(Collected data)
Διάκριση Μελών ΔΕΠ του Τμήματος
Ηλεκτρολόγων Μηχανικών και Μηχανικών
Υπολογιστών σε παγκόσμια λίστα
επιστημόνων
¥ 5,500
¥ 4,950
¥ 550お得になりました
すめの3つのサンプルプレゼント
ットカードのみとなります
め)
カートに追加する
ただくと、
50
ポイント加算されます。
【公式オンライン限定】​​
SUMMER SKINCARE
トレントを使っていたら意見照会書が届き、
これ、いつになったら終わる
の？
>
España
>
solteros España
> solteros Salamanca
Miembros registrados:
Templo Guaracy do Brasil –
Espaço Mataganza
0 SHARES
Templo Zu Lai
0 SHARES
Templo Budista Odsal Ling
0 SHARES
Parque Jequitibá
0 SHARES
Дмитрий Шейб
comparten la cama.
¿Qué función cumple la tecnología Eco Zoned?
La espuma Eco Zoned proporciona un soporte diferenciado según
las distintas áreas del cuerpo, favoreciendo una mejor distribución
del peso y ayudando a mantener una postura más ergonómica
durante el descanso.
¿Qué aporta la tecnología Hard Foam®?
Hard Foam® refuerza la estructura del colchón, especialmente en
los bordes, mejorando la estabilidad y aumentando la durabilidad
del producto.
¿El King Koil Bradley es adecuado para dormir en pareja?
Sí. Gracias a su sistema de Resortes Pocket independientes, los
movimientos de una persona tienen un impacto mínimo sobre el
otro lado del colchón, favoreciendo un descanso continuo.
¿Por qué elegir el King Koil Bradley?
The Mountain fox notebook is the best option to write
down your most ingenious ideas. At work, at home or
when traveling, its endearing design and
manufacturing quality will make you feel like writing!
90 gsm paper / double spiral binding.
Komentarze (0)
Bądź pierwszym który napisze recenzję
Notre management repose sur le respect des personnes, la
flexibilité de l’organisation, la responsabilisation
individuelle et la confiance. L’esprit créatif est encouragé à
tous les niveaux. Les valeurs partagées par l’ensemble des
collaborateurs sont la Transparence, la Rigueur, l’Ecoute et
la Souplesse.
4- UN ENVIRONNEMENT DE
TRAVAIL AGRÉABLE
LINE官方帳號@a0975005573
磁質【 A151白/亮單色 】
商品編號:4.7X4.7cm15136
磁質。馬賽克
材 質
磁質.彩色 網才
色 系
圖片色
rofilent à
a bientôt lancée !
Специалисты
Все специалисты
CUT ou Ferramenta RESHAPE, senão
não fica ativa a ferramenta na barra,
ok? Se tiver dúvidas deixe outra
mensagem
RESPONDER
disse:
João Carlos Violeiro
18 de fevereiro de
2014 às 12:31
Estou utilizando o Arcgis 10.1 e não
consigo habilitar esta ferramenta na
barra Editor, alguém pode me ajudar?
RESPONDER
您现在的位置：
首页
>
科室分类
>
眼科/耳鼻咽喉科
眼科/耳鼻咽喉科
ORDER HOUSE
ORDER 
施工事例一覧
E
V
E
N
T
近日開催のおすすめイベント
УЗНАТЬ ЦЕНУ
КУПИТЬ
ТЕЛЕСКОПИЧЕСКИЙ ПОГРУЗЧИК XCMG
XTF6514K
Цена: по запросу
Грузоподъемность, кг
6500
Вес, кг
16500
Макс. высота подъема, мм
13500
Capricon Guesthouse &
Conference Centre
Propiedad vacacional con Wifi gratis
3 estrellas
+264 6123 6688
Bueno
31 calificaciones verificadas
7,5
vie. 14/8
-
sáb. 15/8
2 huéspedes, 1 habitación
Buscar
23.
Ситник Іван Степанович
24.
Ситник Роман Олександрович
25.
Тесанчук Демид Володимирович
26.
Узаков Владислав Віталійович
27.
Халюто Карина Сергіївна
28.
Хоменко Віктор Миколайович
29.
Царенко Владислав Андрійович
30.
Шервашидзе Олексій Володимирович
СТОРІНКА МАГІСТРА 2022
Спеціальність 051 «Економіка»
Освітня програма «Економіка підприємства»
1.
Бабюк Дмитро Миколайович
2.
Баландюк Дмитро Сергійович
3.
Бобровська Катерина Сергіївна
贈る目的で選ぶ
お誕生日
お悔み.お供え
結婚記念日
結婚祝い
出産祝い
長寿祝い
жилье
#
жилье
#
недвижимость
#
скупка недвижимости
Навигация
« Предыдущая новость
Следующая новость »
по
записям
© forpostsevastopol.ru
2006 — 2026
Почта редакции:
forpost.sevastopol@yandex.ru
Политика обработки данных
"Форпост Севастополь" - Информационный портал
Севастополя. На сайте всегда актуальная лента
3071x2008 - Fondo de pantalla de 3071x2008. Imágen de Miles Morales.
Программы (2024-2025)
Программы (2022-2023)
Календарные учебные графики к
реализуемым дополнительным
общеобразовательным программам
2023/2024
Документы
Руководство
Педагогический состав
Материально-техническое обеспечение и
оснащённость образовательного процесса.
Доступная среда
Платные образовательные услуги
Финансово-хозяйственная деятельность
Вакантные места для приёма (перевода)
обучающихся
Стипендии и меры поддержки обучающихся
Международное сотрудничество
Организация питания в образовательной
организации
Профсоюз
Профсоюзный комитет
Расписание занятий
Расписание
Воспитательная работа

### Prompt:
Return a copy of each line in the entries that contains "Foam".

### Answer to the problem:
¿Qué aporta la tecnología Hard Foam®?
Hard Foam® refuerza la estructura del colchón, especialmente en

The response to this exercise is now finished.